As of 11/09/2020, 50,000,000 people have been infected with COVID-19 worldwide, and 1,200,000 people have died, mainly from acute respiratory distress syndrome (ARDS ). Only Dexamethasone has shown survival improvement in patients hospitalized with severe COVID-19 receiving oxygen or more invasive symptomatic treatment. Despite this therapeutic advance, invasive ventilation is necessary in 30% of hospitalized cases, and mortality remains high among ventilated patients (30-40%). This study suggests that it is necessary to continue searching for a treatment to reduce this mortality rate further while confirming that immunity modulation is a promising strategy.

The severity of COVID-19 results from direct viral cytotoxicity, the accompanying inflammatory response associated with a state of hypercoagulability which contributes to lethal hypoxemic pneumonitis. During the SARS-CoV-2 replication phase, infected cells secrete chemokines and die by activating the immune system locally. A local inflammatory loop induces tissue destruction, which activates the immune system's circulating cells, leading to another amplifying loop called the cytokine storm. A high concentration of pro-inflammatory interleukins characterizes this cytokine storm. It induces an endothelial dysfunction that causes activation of the coagulation system and an increase in vascular permeability. These mechanisms lead to COVID-19 pneumopathy, and the pathologic examination reveals diffuse alveolar damage associated with a significant inflammatory infiltrate and microthrombi.

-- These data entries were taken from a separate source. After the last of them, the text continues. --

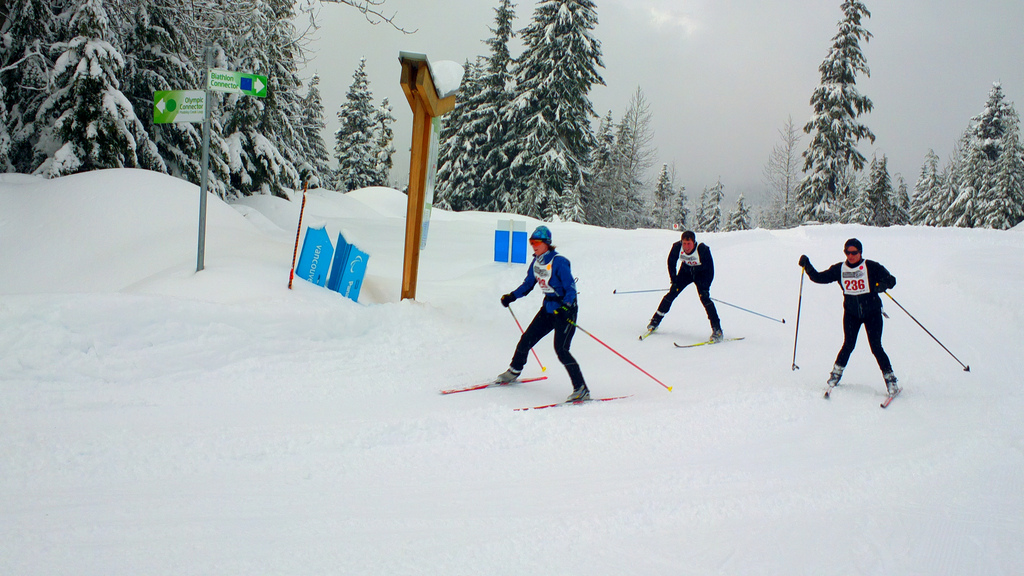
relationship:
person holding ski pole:
[609, 225, 788, 362] [711, 297, 787, 330]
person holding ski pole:
[609, 225, 788, 362] [613, 277, 674, 299]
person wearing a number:
[788, 228, 978, 405] [840, 268, 875, 295]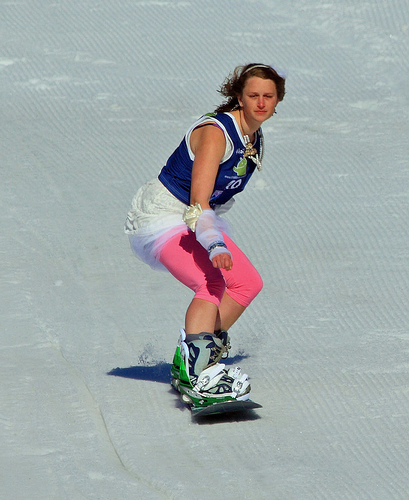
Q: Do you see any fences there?
A: No, there are no fences.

These lesions cause pulmonary dysfunction and refractory hypoxia, which is the cause of mortality from COVID-19.

In these phenomena, the integrity of the type 1 interferon pathway seems to play a major role and more particularly in COVID-19. Patients in whom the type I or III interferon pathway is dysfunctional are particularly susceptible to viral damage. It is now known that dysfunction of one of the interferon pathways exposes the host to a severe viral infection such as fulminant viral hepatitis or severe influenza pneumonia caused. In a study published in September in Science, Professor Jean-Laurent Casanova's team found in 10.2% (101/987) of patients with COVID-19 pneumonia neutralizing autoantibodies directed against IFN-ω (13 patients), one of 13 types of IFN-α (36), or both (52); In this study, the authors show that these autoantibodies neutralized the ability of IFN type I to block SARS-CoV-2 infection. When a patient presents one of these autoantibodies, he is exposed to an increased mortality risk compared to the healthy population. It is estimated at 40% in the affected population versus less than 10% in the rest.

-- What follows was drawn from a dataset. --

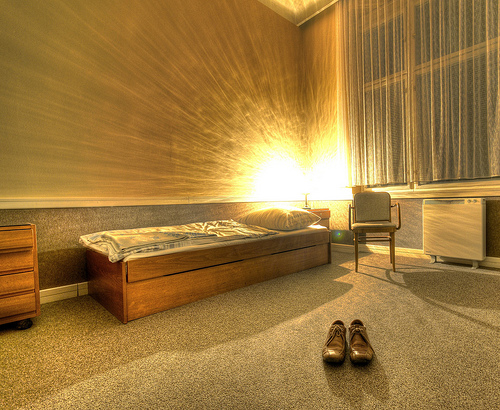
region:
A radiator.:
[415, 191, 492, 273]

Plasma exchanges (PE) are a blood purification technique that eliminates auto-antibodies in the context of autoantibodies driven pathologies, particularly in intensive care such as autoimmune myasthenia gravis or Guillain Barré syndrome. This technique makes it possible to purify the plasma containing immunoglobulins, cytokines, chemokines, coagulation factors and replace it with plasma from healthy subjects or purified human albumin. The theoretical ability to remove some of the pro-inflammatory substances, toxins, and cellular components from the sick individual quickly identified plasma exchange as a potential therapy for COVID-19. The discovery of anti-interferon autoantibodies as a significant gravity factor leads us to hypothesize that PE would be even more beneficial in this subpopulation.

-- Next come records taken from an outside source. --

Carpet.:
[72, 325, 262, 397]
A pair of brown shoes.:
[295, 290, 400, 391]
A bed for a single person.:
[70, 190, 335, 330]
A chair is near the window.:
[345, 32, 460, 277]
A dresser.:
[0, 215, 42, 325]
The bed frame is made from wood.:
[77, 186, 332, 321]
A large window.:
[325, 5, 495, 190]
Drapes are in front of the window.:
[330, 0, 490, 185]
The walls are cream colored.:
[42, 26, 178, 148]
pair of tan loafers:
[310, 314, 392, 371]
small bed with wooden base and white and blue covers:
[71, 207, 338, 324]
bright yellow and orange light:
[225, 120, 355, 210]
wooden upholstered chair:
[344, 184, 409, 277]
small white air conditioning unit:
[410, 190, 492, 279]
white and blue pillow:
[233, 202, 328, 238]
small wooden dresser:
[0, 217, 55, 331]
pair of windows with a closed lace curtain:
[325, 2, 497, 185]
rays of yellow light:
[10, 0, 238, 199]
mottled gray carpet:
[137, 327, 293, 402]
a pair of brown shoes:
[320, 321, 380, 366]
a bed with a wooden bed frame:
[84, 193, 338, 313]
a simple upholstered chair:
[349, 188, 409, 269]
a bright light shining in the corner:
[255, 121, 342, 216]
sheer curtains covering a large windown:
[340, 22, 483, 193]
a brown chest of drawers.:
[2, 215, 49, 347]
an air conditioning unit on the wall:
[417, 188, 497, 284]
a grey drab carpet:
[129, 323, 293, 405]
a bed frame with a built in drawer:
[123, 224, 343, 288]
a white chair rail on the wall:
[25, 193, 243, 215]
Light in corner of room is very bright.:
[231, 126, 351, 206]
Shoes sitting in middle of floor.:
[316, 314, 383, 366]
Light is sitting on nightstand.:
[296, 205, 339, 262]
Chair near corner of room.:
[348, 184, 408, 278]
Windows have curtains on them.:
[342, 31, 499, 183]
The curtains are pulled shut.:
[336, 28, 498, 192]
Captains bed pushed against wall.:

To date, eight randomized clinical trials are in progress evaluating the interest of plasma exchanges in COVID-19 on clinicaltrials.gov. The inclusion criteria in these studies are broad. As plasma exchanges are an expensive therapy with limited availability, it makes their use in all patients with severe COVID-19 impossible. In this study, the investigators propose to demonstrate the efficacy of PE in the subpopulation of patients with anti-interferon autoantibodies and severe COVID-19 hospitalized in intensive care and on oxygen therapy, high flow or not, receiving invasive or non-invasive ventilation on survival to D28.